On Sun, Oct 17, 2021 at 12:06 PM Jiri Olsa <jolsa@redhat.com> wrote:
>
> On Fri, Oct 15, 2021 at 10:12:53PM -0700, Namhyung Kim wrote:
> > The current logic for the perf missing feature has a bug that it can
> > wrongly clear some modifiers like G or H.  Actually some PMUs don't
> > support any filtering or exclusion while others do.  But we check it
> > as a global feature.
> >
> > For example, the cycles event can have 'G' modifier to enable it only
> > in the guest mode on x86.  When you don't run any VMs it'll return 0.
> >
> >   # perf stat -a -e cycles:G sleep 1
> >
> >     Performance counter stats for 'system wide':
> >
> >                     0      cycles:G
> >
> >           1.000721670 seconds time elapsed
> >
> > But when it's used with other pmu events that don't support G modifier,
> > it'll be reset and return non-zero values.
> >
> >   # perf stat -a -e cycles:G,msr/tsc/ sleep 1
> >
> >     Performance counter stats for 'system wide':
> >
> >           538,029,960      cycles:G
> >        16,924,010,738      msr/tsc/
> >
> >           1.001815327 seconds time elapsed
> >
> > This is because of the missing feature detection logic being global.

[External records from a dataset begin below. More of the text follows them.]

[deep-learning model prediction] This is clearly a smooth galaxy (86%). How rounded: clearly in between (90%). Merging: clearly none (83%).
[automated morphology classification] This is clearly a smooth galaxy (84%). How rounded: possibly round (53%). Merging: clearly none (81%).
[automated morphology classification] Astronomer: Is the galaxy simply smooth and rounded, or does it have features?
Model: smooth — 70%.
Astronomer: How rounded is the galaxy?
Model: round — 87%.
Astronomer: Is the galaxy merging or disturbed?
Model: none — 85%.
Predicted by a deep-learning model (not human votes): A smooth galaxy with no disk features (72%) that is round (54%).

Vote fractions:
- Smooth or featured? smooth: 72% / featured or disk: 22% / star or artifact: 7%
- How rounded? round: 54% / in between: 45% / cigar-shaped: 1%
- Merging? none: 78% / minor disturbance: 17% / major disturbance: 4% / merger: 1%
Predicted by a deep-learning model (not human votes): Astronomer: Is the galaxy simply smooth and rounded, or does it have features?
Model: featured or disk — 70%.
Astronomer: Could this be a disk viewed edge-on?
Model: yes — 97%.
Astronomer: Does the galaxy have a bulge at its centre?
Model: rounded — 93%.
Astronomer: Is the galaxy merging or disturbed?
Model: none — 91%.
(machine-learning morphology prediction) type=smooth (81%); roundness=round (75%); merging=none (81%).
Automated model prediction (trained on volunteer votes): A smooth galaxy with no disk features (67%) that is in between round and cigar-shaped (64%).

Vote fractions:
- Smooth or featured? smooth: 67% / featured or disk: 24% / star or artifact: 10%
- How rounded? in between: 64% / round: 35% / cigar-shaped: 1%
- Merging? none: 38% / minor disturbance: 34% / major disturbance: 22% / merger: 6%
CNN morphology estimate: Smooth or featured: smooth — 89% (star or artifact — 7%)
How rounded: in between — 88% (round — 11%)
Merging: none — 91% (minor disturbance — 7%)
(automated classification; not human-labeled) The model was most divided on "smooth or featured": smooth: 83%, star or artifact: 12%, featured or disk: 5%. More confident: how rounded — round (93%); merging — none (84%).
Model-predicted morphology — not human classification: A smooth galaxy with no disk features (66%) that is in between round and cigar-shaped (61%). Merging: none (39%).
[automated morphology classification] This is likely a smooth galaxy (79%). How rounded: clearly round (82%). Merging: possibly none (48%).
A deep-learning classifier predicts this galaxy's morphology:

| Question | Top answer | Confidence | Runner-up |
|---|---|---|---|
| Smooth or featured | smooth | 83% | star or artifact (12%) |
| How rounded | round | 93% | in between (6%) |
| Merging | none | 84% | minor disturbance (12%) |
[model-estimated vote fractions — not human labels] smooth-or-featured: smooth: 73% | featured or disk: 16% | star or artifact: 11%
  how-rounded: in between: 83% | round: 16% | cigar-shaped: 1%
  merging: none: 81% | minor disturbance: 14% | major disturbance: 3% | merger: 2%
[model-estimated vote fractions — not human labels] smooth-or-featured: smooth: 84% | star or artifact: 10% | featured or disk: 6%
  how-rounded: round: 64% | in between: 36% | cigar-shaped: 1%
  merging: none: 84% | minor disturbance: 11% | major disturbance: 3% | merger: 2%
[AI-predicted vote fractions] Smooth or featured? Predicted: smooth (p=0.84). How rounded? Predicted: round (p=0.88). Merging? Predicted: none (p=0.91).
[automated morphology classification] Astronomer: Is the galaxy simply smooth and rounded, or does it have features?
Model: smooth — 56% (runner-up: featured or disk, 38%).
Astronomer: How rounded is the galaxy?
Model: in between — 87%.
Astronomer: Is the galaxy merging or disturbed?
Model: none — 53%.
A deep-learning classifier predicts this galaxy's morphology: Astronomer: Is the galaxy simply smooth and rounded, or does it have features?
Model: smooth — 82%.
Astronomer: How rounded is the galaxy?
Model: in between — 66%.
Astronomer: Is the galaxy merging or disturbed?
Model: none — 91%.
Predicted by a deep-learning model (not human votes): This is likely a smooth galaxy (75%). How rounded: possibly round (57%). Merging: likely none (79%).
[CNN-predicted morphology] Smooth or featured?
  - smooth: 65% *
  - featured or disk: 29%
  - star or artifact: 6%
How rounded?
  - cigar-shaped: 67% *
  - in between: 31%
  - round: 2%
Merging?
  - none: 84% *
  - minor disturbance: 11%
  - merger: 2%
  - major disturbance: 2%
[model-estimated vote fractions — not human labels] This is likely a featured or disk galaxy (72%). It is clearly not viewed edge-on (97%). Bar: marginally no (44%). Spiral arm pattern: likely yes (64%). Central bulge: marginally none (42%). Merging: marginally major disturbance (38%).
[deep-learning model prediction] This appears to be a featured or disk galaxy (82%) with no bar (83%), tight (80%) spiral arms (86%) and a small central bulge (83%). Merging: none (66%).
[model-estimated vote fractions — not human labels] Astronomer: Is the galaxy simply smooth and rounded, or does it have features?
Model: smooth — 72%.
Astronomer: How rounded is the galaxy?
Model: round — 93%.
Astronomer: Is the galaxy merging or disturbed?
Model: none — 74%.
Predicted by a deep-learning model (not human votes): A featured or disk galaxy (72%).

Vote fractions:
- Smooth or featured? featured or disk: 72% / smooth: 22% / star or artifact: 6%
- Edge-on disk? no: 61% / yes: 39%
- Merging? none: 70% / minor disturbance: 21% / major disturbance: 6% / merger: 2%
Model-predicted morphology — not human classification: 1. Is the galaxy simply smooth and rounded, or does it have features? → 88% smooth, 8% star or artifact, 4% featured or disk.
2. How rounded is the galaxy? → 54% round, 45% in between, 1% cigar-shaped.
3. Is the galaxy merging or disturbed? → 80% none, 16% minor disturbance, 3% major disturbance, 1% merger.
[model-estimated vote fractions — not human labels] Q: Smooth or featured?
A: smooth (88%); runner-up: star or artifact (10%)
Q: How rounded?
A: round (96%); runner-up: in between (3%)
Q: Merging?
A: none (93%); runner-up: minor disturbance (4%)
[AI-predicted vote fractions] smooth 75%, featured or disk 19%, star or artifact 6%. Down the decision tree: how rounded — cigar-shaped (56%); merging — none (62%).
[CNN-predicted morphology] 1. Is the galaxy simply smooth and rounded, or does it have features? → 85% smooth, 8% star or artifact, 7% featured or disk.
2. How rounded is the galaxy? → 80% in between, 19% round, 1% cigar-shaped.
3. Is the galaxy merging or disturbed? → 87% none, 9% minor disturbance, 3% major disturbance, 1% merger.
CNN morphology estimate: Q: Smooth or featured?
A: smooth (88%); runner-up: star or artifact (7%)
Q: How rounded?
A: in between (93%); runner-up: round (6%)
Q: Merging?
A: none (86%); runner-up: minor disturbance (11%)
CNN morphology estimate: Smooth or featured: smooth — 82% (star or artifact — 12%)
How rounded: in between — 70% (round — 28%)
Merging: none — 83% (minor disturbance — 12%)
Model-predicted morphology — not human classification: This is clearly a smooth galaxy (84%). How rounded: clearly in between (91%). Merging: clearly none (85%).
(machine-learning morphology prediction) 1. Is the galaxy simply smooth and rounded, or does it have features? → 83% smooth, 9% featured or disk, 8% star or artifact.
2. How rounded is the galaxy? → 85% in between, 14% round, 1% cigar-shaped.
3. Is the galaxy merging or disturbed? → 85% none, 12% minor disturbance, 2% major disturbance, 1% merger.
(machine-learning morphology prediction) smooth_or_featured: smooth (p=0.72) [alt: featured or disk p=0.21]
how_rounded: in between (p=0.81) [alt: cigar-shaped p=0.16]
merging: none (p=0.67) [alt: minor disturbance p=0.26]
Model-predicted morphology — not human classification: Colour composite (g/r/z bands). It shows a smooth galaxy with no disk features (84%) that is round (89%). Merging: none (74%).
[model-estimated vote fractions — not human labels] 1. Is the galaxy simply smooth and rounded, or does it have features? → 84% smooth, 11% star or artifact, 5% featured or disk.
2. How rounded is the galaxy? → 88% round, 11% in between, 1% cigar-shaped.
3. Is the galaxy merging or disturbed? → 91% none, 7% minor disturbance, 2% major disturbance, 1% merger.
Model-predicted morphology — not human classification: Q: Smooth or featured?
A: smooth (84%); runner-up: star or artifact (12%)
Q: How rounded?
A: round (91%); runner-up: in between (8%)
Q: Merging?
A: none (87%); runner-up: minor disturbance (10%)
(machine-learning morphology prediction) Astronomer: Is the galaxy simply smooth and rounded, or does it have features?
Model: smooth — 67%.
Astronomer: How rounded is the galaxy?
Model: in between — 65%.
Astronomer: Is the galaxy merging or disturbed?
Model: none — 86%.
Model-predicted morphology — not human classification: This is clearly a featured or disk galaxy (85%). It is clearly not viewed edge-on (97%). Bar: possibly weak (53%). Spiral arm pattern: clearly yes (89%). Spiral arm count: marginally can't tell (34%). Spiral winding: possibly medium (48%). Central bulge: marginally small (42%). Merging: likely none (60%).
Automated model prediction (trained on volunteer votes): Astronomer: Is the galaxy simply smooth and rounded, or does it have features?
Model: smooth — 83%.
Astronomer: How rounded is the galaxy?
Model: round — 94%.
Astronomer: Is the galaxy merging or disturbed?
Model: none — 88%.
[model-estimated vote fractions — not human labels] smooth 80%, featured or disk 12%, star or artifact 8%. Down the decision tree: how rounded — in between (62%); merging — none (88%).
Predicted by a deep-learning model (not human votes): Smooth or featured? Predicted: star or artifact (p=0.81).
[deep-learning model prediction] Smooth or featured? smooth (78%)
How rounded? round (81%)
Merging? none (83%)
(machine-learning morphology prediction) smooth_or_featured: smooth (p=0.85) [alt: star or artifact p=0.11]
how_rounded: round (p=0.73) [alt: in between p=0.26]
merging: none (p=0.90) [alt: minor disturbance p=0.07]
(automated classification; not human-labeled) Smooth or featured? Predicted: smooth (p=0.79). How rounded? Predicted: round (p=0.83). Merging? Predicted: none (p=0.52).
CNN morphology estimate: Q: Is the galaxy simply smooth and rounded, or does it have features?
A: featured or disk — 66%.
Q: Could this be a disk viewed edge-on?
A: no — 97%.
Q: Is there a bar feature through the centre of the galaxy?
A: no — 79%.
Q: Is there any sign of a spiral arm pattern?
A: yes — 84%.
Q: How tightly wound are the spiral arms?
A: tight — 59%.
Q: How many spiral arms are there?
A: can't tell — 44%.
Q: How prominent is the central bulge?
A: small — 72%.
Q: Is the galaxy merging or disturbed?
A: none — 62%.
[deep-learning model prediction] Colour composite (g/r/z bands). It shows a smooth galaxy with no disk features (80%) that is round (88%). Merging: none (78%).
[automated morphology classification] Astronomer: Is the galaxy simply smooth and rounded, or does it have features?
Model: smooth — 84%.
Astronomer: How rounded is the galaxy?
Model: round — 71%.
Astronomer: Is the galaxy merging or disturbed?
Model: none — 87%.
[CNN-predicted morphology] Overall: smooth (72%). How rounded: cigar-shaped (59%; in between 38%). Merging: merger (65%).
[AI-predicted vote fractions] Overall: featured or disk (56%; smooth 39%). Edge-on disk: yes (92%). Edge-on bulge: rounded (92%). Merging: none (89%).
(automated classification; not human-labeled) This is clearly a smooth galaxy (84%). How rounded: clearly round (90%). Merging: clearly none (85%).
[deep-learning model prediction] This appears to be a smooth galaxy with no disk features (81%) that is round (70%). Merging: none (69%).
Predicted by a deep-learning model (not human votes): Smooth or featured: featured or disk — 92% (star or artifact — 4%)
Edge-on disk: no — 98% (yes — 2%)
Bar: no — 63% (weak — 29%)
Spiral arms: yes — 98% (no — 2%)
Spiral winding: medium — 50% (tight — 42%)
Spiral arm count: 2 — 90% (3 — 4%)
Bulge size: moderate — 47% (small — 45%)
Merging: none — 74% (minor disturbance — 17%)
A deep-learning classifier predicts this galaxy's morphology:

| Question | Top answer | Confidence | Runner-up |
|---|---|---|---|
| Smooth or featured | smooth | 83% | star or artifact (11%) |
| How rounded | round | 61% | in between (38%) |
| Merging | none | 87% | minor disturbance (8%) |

> > Add a hashmap to set pmu-specific exclude_host/guest features.
> >
> > Reported-by: Stephane Eranian <eranian@google.com>
> > Signed-off-by: Namhyung Kim <namhyung@kernel.org>
> > ---
> >  tools/perf/util/evsel.c | 47 +++++++++++++++++++++++++++++++++++------
> >  tools/perf/util/evsel.h |  6 ++++++
> >  2 files changed, 47 insertions(+), 6 deletions(-)
> >
> > diff --git a/tools/perf/util/evsel.c b/tools/perf/util/evsel.c
> > index dbfeceb2546c..437a28e769fe 100644
> > --- a/tools/perf/util/evsel.c
> > +++ b/tools/perf/util/evsel.c
> > @@ -1434,6 +1434,10 @@ void evsel__delete(struct evsel *evsel)
> >  {
> >       evsel__exit(evsel);
> >       free(evsel);
> > +
> > +     /* just free it for the first evsel */
> > +     hashmap__free(perf_missing_features.pmu);
> > +     perf_missing_features.pmu = NULL;
> >  }
> >
> >  void evsel__compute_deltas(struct evsel *evsel, int cpu, int thread,
> > @@ -1791,6 +1795,23 @@ static int __evsel__prepare_open(struct evsel *evsel, struct perf_cpu_map *cpus,
> >       return 0;
> >  }
> >
> > +#define PMU_HASH_BITS  4
> > +
> > +static size_t pmu_hash(const void *key, void *ctx __maybe_unused)
> > +{
> > +     const struct evsel *evsel = key;
> > +
> > +     return hash_bits(evsel->core.attr.type, PMU_HASH_BITS);
> > +}
> > +
> > +static bool pmu_equal(const void *key1, const void *key2, void *ctx __maybe_unused)
> > +{
> > +     const struct evsel *a = key1;
> > +     const struct evsel *b = key2;
> > +
> > +     return a->core.attr.type == b->core.attr.type;
> > +}
> > +
> >  static void evsel__disable_missing_features(struct evsel *evsel)
> >  {
> >       if (perf_missing_features.weight_struct) {
> > @@ -1807,8 +1828,14 @@ static void evsel__disable_missing_features(struct evsel *evsel)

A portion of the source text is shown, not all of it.